TASK STATEMENT: For the word "displays", copy every line of the material that includes it.

DATA FOR PROCESSING Block Start

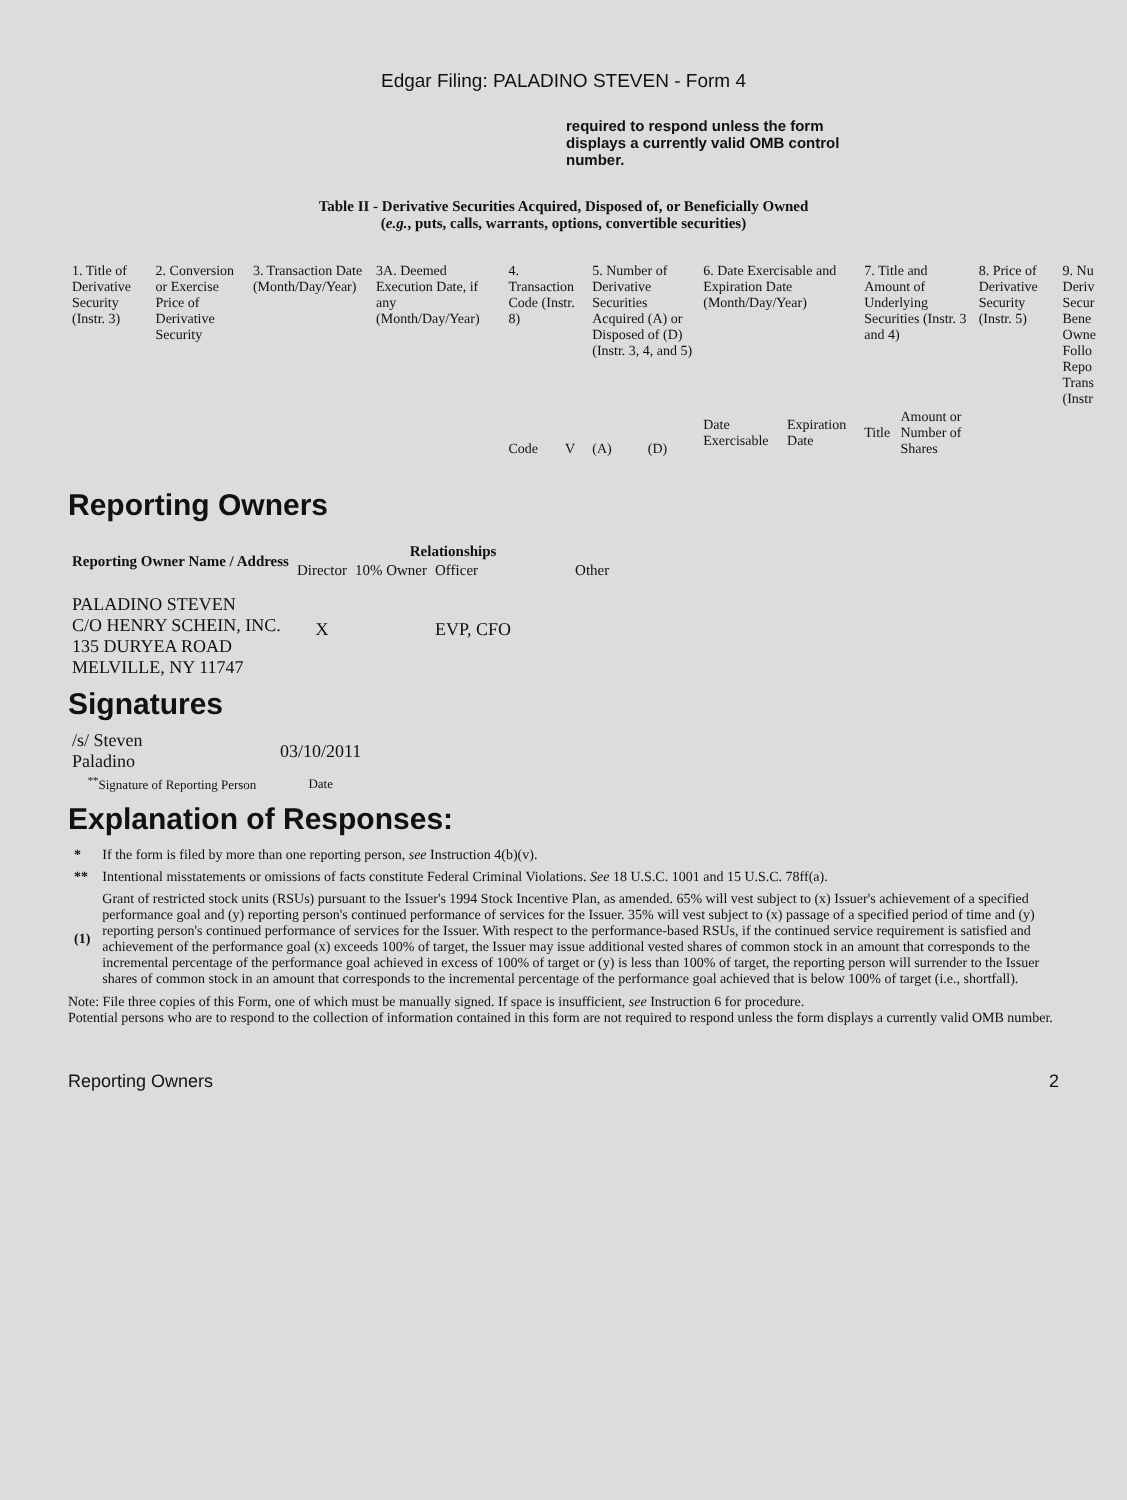Edgar Filing: PALADINO STEVEN - Form 4
required to respond unless the form displays a currently valid OMB control number.
Table II - Derivative Securities Acquired, Disposed of, or Beneficially Owned
(e.g., puts, calls, warrants, options, convertible securities)
| 1. Title of Derivative Security (Instr. 3) | 2. Conversion or Exercise Price of Derivative Security | 3. Transaction Date (Month/Day/Year) | 3A. Deemed Execution Date, if any (Month/Day/Year) | 4. Transaction Code (Instr. 8) | | 5. Number of Derivative Securities Acquired (A) or Disposed of (D) (Instr. 3, 4, and 5) | | 6. Date Exercisable and Expiration Date (Month/Day/Year) | | 7. Title and Amount of Underlying Securities (Instr. 3 and 4) | | 8. Price of Derivative Security (Instr. 5) | 9. Nu Deriv Secur Bene Owne Follo Repo Trans (Instr |
| | | | | Code | V | (A) | (D) | Date Exercisable | Expiration Date | Title | Amount or Number of Shares | | |
Reporting Owners
| Reporting Owner Name / Address | Relationships | | | |
| --- | --- | --- | --- | --- |
| | Director | 10% Owner | Officer | Other |
| PALADINO STEVEN C/O HENRY SCHEIN, INC. 135 DURYEA ROAD MELVILLE, NY 11747 | X | | EVP, CFO | |
Signatures
| /s/ Steven Paladino | 03/10/2011 |
| <sup>**</sup> Signature of Reporting Person | Date |
Explanation of Responses:
| * | If the form is filed by more than one reporting person, see Instruction 4(b)(v). |
| ** | Intentional misstatements or omissions of facts constitute Federal Criminal Violations. See 18 U.S.C. 1001 and 15 U.S.C. 78ff(a). |
| (1) | Grant of restricted stock units (RSUs) pursuant to the Issuer's 1994 Stock Incentive Plan, as amended. 65% will vest subject to (x) Issuer's achievement of a specified performance goal and (y) reporting person's continued performance of services for the Issuer. 35% will vest subject to (x) passage of a specified period of time and (y) reporting person's continued performance of services for the Issuer. With respect to the performance-based RSUs, if the continued service requirement is satisfied and achievement of the performance goal (x) exceeds 100% of target, the Issuer may issue additional vested shares of common stock in an amount that corresponds to the incremental percentage of the performance goal achieved in excess of 100% of target or (y) is less than 100% of target, the reporting person will surrender to the Issuer shares of common stock in an amount that corresponds to the incremental percentage of the performance goal achieved that is below 100% of target (i.e., shortfall). |
Note: File three copies of this Form, one of which must be manually signed. If space is insufficient, see Instruction 6 for procedure.
Potential persons who are to respond to the collection of information contained in this form are not required to respond unless the form displays a currently valid OMB number.
Reporting Owners 2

DATA FOR PROCESSING Block End

ANSWER BOX:
required to respond unless the form displays a currently valid OMB control number.
Potential persons who are to respond to the collection of information contained in this form are not required to respond unless the form displays a currently valid OMB number.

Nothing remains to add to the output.